I don’t have diabetes, but at 325 I shouldn’t be taking chances. The most success I have had with dieting is to try and really understand the macronutrients involved in my foods. Even if that just means tracking the big 3 (Carbs, Proteins, Fats).
A really great site for this is www.fitday.com, I’m sure there are others but basically you just make a conscious effort to log your meals on the site and at the end of the day, week etc. it gives you a break down. It helps b/c most of the foods you would eat are already in there, so you don’t have to go looking on cans or guess how many carbs an apple has.
Finally, I’d definitely let someone else chime in, since I kind of arrived at this theory as a non-diabetic reading a lot of medical literature about the disease to understand it better. In any case, I have found that eating meals low in fat (<5g) AND low in carbs (<10g) at different times of the day has helped me drastically reduce weight.

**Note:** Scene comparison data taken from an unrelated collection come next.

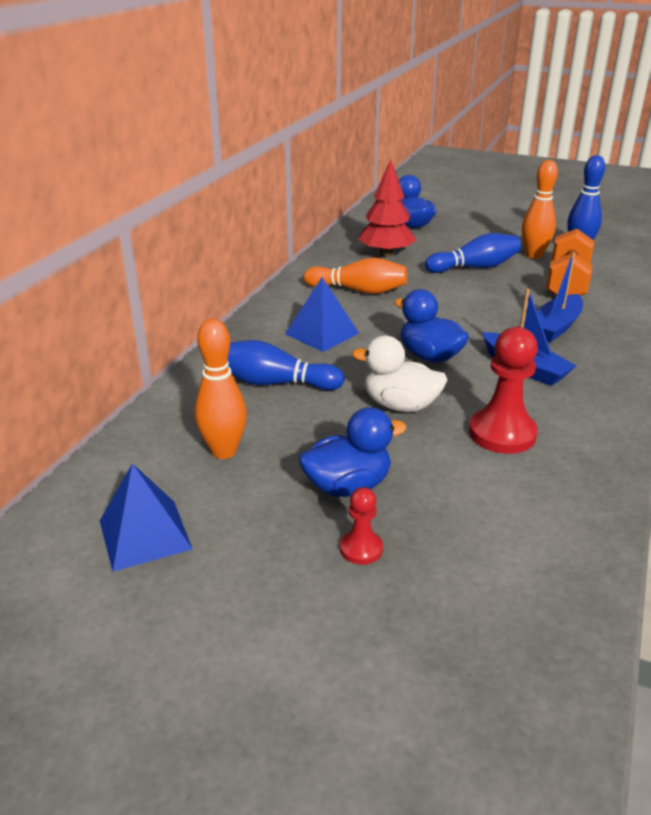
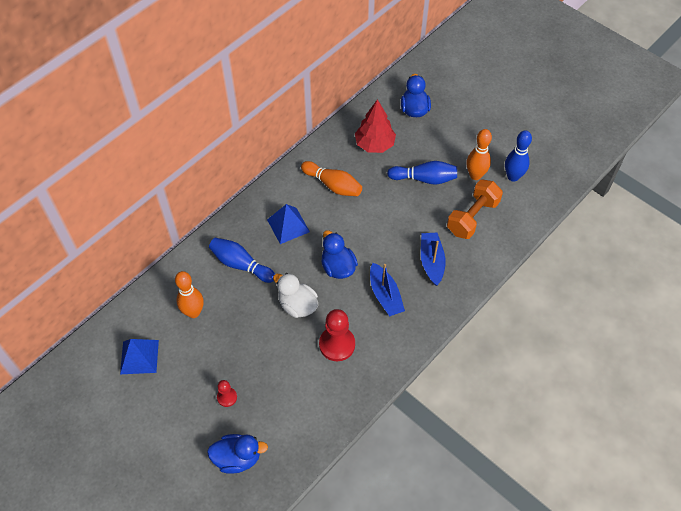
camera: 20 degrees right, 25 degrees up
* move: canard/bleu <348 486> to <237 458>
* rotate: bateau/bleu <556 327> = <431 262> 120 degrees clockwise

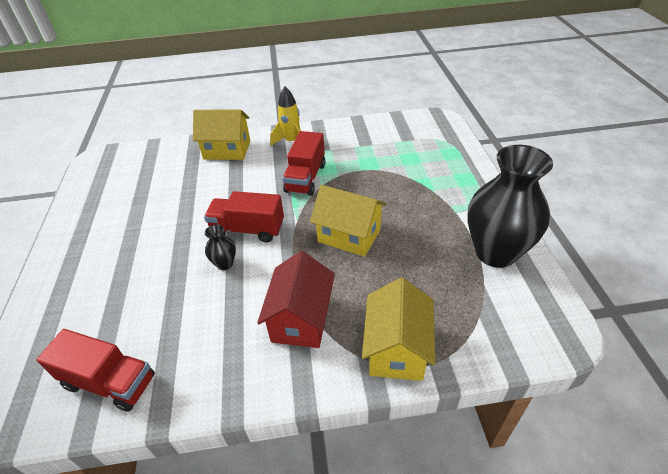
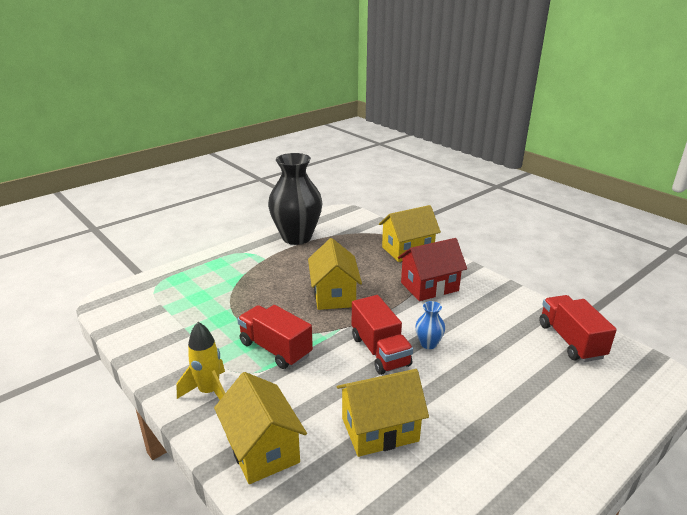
camera: 125 degrees left, 15 degrees down
* rotate: camion/rouge <305 178> = <275 349> 120 degrees counterclockwise
* insert: maison/jaune <380 429>
* recolor: vase/noir <225 264> to vase/bleu <428 344>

I hope somebody else chimes in on that though, since the main crux of the theory is to not mix meals with carbs and fat, because the carbs cause an insulin rise. If their is available fat in the blood stream, the insulin then grabs that and pushes it into the adipose (fatty) tissue. However, if its protein, then it pushes it into the muscular tissue, and more protein and muscle helps burn up fat.
Again, since my theory involves normal insulin function and I’ve only really tested it on myself as a 7’ male I’d definitely consult your physician first, since its basically an Atkins diet at night and a low-fat diet in the mornings, either of which may not be good for someone with diabetes.
Good luck! Sounds like you are very anxious. Set goals, smile and know you have friends in the community who really do care, and many of whom also face your same trials and tribulations.